HPC Slurm Logging Peer Check

Hello,

I am looking for some help understanding what is probably a familiar problem to those who run Julia regularly on an HPC with Slurm. I’ll explain the issue and then share what I’ve found. Hopefully someone can help me interpret this and understand the issue.

I have a long running script instrumented with @infos so I can see information like a summary of the run echoed at the beginning and then regular progress updates (say once every 1000 iterations). I’d like these output to a file during the run.

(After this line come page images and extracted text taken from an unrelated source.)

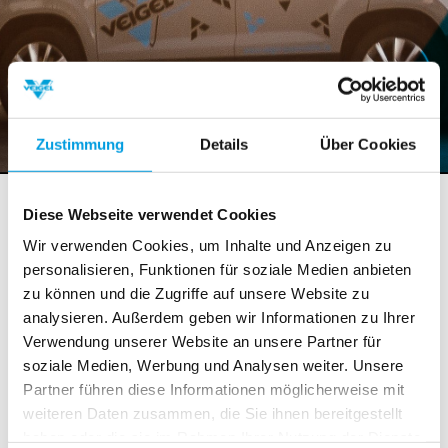
Zustimmung
Details
Über Cookies
Neuigkeiten
Diese Webseite verwendet Cookies
Wir verwenden Cookies, um Inhalte und Anzeigen zu
personalisieren, Funktionen für soziale Medien anbieten
Das etwas andere Fahrschulfahrzeug
zu können und die Zugriffe auf unsere Website zu
analysieren. Außerdem geben wir Informationen zu Ihrer
12. Dezember 2016
: …alles bleibt anders…hier bei
Verwendung unserer Website an unsere Partner für
uns im Hause Veigel Automotive. Das letzte Jahr
soziale Medien, Werbung und Analysen weiter. Unsere
brachte viele Überraschungen und Veränderungen bei
Partner führen diese Informationen möglicherweise mit
uns im HQ. Daher war es für uns auch keine große
weiteren Daten zusammen, die Sie ihnen bereitgestellt
Überraschung, als unsere Freunde von Bill Plant Ltd
haben oder die sie im Rahmen Ihrer Nutzung der Dienste
anriefen und Unterstützung bei einem Projekt mit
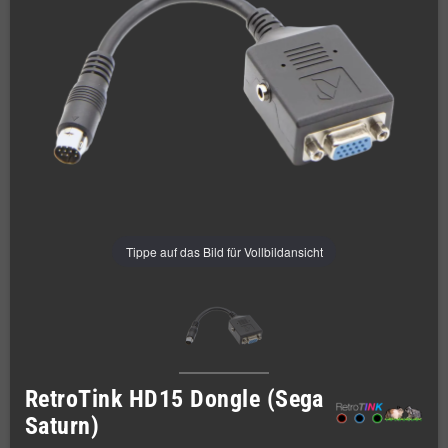
Tippe auf das Bild für Vollbildansicht
RetroTink HD15 Dongle (Sega
Saturn)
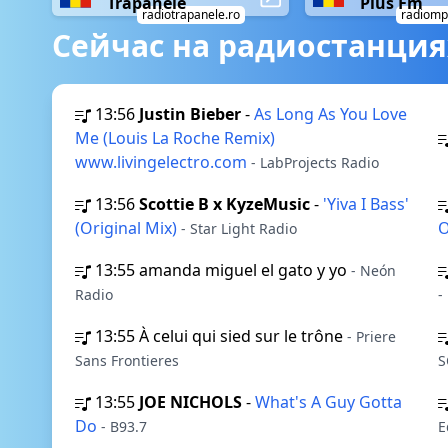
Trapanele
Plus Fm
radiotrapanele.ro
radiomp
Сейчас на радиостанция
13:56
Justin Bieber
-
As Long As You Love
Me (Louis La Roche Remix)
www.livingelectro.com
- LabProjects Radio
13:56
Scottie B x KyzeMusic
-
'Yiva I Bass'
(Original Mix)
- Star Light Radio
13:55
amanda miguel el gato y yo
- Neón
Radio
-
13:55
À celui qui sied sur le trône
- Priere
Sans Frontieres
S
13:55
JOE NICHOLS
-
What's A Guy Gotta
Do
- B93.7
E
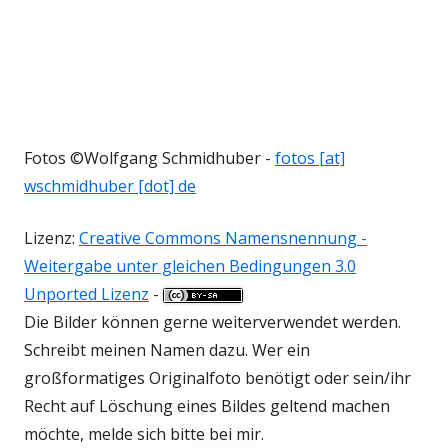
Fotos ©Wolfgang Schmidhuber -
fotos [at]
wschmidhuber [dot] de
Lizenz:
Creative Commons Namensnennung -
Weitergabe unter gleichen Bedingungen 3.0
Unported Lizenz
-
Die Bilder können gerne weiterverwendet werden.
Schreibt meinen Namen dazu. Wer ein
großformatiges Originalfoto benötigt oder sein/ihr
Recht auf Löschung eines Bildes geltend machen
möchte, melde sich bitte bei mir.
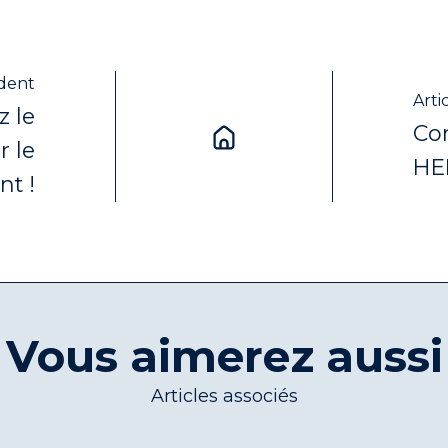
édent
Arti
z le
Con
r le
HE
t !
Vous aimerez aussi
Articles associés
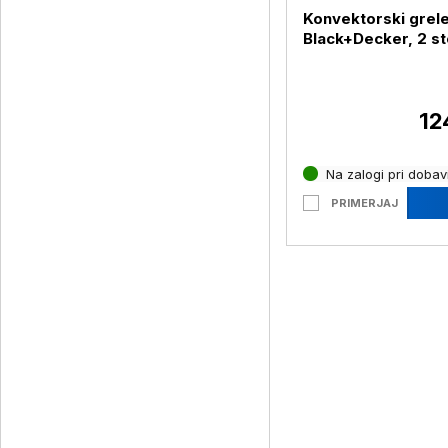
Konvektorski grel
Black+Decker, 2 st
toplote, 1250W-
12
Na zalogi pri dobavi
PRIMERJAJ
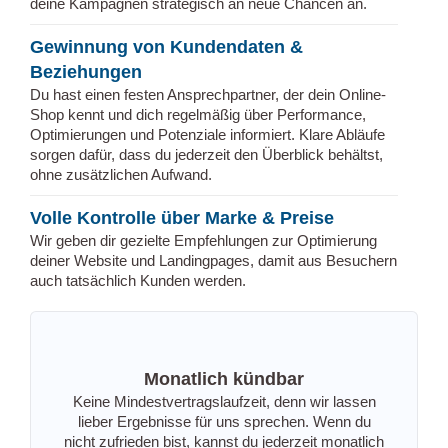
deine Kampagnen strategisch an neue Chancen an.
Gewinnung von Kundendaten &
Beziehungen
Du hast einen festen Ansprechpartner, der dein Online-
Shop kennt und dich regelmäßig über Performance,
Optimierungen und Potenziale informiert. Klare Abläufe
sorgen dafür, dass du jederzeit den Überblick behältst,
ohne zusätzlichen Aufwand.
Volle Kontrolle über Marke & Preise
Wir geben dir gezielte Empfehlungen zur Optimierung
deiner Website und Landingpages, damit aus Besuchern
auch tatsächlich Kunden werden.
Monatlich kündbar
Keine Mindestvertragslaufzeit, denn wir lassen
lieber Ergebnisse für uns sprechen. Wenn du
nicht zufrieden bist, kannst du jederzeit monatlich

My slurm script contains the following directives

#SBATCH --job-name=my_run
#SBATCH --output=my_run.o-%j
#SBATCH --error=my_run.e-%j

I understand that the @info statements are getting output to stderr and indeed when the run finally finishes I see the output in the my_run.e- file. But this doesn’t solve my problem as I’d like to see it during the run to check on how it is going.

From what I have read here and here it seems this is an issue with Slurm buffering. The buffer doesn’t get filled and so it waits till the end of the run to flush it, something like that (please correct me if I am wrong).

My first attempt to fix this issue followed the approach described here. I added the following function to my package and then call it before starting the main function.

logger = TeeLogger(
    MinLevelLogger(FileLogger(logfile), Logging.Debug),
    MinLevelLogger(ConsoleLogger(stderr, Logging.BelowMinLevel), Logging.Info)
)
global_logger(logger)

I understand that FileLogger is supposed to flush every time a message is written. That doesn’t appear to be the case though. The log file gets created but I never see anything show up until the end of the run. Also, it seems ConsoleLogger also does not automatically flush with each message (I didn’t see any kwargs described that might enable it to, did I miss one?).

I also tried what was described here and submitted my run as follows

stdbuf -i0 -o0 -e0 sbatch myrun.slurm

But that didn’t make a difference either.

Finally, what did work was after every @info I added a flush(stderr) and now finally it writes to the my_run.e- file in real time. I’m a bit disappointed though as adding that after every single @info is cumbersome. Is that really the best way to do this? Or is there a better/smarter way to make it so every single @info automatically is flushed?

Another alternative I could define my own function I guess that does the following and then replace all the @info calls.

function print_info(msg)
@info "My run info is %s" msg
flush(stderr)
end

I think I got this resolved.

Instead of ConsoleLogger I switched to FormatLogger from LoggingExtras.jl. Once I did that, I started getting real time updates during the slurm job run.

Also regarding FileLogger, I must have been being impatient because I ran it again a bit ago and started getting messages sent to the log file in real time as well.

4 Likes

That is a good tip. Maybe it could be documented somewhere in ClusterManagers.jl

As an aside, this is a pretty common finding in HPC. If you use PBSPro I think you need to look for job ‘peeking’

I use a separate log file that I open and write to using println and it outputs immediately. It is cumbersome to use. Maybe I should look into a logging package.

@tbeason This is a function of your cluster filesystem setup. The file is being written by the first compute host allocated to you. I guess you are writing to a shared filesystem.

With PBS you can define rules for how the output files are copied back to main/shared storage. In the jargon this is ‘staging’